Request:
The line containing "[237,470,258,485] [4) -> [227,515,243,531] 4)" marks the end: write out exactly every line from the first line of the data below through that line, and only those.

Information supplied:
=== Section Start ===

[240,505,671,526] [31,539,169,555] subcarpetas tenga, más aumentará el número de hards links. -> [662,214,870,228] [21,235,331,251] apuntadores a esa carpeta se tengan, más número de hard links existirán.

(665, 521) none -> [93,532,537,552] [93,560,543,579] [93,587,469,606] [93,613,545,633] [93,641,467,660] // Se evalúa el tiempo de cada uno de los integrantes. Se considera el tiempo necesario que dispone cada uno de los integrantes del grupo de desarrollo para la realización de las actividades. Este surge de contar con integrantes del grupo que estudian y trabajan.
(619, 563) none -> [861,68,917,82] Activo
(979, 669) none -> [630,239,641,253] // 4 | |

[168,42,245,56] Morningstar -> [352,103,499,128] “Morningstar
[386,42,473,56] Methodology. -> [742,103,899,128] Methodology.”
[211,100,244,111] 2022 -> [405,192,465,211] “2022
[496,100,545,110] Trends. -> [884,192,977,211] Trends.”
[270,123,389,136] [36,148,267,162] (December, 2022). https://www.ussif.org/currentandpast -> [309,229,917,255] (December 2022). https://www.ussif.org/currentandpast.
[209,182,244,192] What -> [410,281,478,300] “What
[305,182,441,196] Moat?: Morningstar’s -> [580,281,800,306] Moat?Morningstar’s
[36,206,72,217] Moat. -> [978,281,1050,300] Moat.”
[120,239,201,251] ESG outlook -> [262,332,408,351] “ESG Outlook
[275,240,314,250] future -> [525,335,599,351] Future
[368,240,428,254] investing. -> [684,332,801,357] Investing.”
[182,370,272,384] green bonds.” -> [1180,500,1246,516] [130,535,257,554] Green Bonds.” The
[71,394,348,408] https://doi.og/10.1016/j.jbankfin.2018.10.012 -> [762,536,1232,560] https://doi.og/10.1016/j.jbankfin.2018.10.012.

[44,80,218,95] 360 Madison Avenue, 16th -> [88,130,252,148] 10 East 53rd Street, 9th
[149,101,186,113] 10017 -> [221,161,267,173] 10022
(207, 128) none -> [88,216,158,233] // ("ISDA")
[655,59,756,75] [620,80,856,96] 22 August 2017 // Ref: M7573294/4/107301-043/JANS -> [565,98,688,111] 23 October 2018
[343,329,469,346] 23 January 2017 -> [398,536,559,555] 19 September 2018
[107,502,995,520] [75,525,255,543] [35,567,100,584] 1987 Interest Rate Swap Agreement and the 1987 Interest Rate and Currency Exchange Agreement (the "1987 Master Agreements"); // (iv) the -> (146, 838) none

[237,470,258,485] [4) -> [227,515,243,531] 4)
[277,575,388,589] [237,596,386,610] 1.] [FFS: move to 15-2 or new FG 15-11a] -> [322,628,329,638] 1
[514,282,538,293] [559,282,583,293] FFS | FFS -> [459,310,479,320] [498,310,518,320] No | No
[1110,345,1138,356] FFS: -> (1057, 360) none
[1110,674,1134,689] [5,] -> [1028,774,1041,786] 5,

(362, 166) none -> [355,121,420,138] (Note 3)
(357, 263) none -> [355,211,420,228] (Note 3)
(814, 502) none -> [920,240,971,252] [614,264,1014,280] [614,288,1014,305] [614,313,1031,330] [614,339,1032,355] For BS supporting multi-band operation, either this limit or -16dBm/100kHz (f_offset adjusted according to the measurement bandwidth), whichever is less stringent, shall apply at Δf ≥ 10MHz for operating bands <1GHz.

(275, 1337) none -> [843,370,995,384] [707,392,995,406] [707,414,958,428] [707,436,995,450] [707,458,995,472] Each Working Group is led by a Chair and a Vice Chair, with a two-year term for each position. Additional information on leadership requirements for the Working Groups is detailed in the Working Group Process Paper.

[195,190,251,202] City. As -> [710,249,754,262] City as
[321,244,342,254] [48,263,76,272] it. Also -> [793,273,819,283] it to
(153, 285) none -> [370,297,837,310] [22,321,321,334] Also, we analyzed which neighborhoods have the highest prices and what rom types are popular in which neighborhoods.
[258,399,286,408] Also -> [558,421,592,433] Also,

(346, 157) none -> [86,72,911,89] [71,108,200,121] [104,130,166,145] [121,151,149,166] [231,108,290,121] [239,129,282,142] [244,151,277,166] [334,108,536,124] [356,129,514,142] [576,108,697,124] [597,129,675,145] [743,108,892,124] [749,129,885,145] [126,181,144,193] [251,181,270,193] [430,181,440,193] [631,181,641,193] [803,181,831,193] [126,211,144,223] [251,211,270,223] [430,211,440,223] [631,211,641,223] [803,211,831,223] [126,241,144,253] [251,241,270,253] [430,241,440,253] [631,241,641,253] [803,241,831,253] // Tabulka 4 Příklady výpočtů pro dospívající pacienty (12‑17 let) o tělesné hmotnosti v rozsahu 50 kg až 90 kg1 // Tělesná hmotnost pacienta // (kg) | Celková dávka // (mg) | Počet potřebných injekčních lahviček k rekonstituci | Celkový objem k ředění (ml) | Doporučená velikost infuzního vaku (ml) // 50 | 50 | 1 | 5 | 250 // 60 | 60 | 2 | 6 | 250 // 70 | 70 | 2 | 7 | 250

=== Section End ===

Exercise result:
[240,505,671,526] [31,539,169,555] subcarpetas tenga, más aumentará el número de hards links. -> [662,214,870,228] [21,235,331,251] apuntadores a esa carpeta se tengan, más número de hard links existirán.

(665, 521) none -> [93,532,537,552] [93,560,543,579] [93,587,469,606] [93,613,545,633] [93,641,467,660] // Se evalúa el tiempo de cada uno de los integrantes. Se considera el tiempo necesario que dispone cada uno de los integrantes del grupo de desarrollo para la realización de las actividades. Este surge de contar con integrantes del grupo que estudian y trabajan.
(619, 563) none -> [861,68,917,82] Activo
(979, 669) none -> [630,239,641,253] // 4 | |

[168,42,245,56] Morningstar -> [352,103,499,128] “Morningstar
[386,42,473,56] Methodology. -> [742,103,899,128] Methodology.”
[211,100,244,111] 2022 -> [405,192,465,211] “2022
[496,100,545,110] Trends. -> [884,192,977,211] Trends.”
[270,123,389,136] [36,148,267,162] (December, 2022). https://www.ussif.org/currentandpast -> [309,229,917,255] (December 2022). https://www.ussif.org/currentandpast.
[209,182,244,192] What -> [410,281,478,300] “What
[305,182,441,196] Moat?: Morningstar’s -> [580,281,800,306] Moat?Morningstar’s
[36,206,72,217] Moat. -> [978,281,1050,300] Moat.”
[120,239,201,251] ESG outlook -> [262,332,408,351] “ESG Outlook
[275,240,314,250] future -> [525,335,599,351] Future
[368,240,428,254] investing. -> [684,332,801,357] Investing.”
[182,370,272,384] green bonds.” -> [1180,500,1246,516] [130,535,257,554] Green Bonds.” The
[71,394,348,408] https://doi.og/10.1016/j.jbankfin.2018.10.012 -> [762,536,1232,560] https://doi.og/10.1016/j.jbankfin.2018.10.012.

[44,80,218,95] 360 Madison Avenue, 16th -> [88,130,252,148] 10 East 53rd Street, 9th
[149,101,186,113] 10017 -> [221,161,267,173] 10022
(207, 128) none -> [88,216,158,233] // ("ISDA")
[655,59,756,75] [620,80,856,96] 22 August 2017 // Ref: M7573294/4/107301-043/JANS -> [565,98,688,111] 23 October 2018
[343,329,469,346] 23 January 2017 -> [398,536,559,555] 19 September 2018
[107,502,995,520] [75,525,255,543] [35,567,100,584] 1987 Interest Rate Swap Agreement and the 1987 Interest Rate and Currency Exchange Agreement (the "1987 Master Agreements"); // (iv) the -> (146, 838) none

[237,470,258,485] [4) -> [227,515,243,531] 4)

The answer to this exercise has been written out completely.